**Items stored from a collection**

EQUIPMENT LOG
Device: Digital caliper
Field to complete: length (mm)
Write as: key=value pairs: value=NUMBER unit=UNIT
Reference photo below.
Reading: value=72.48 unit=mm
...
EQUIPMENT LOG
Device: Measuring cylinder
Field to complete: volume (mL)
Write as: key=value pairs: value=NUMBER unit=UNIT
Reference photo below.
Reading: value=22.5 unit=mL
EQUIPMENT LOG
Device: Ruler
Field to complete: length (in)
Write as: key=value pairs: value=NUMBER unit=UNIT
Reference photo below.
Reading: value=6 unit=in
* * *
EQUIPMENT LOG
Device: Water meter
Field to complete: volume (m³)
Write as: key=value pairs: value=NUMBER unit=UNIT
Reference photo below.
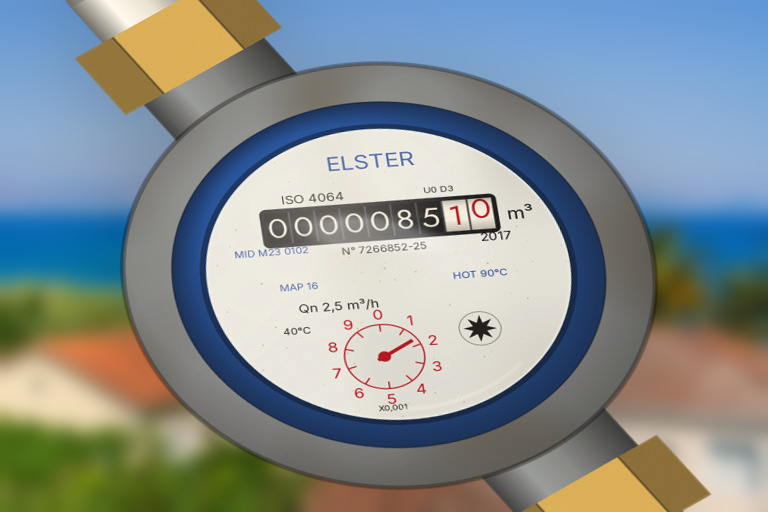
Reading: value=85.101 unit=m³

**ACTIVITY**
Which lines in the records contain the word "complete"? Pick out each of them and copy it.

**EXERCISE SOLUTION**
Field to complete: length (mm)
Field to complete: volume (mL)
Field to complete: length (in)
Field to complete: volume (m³)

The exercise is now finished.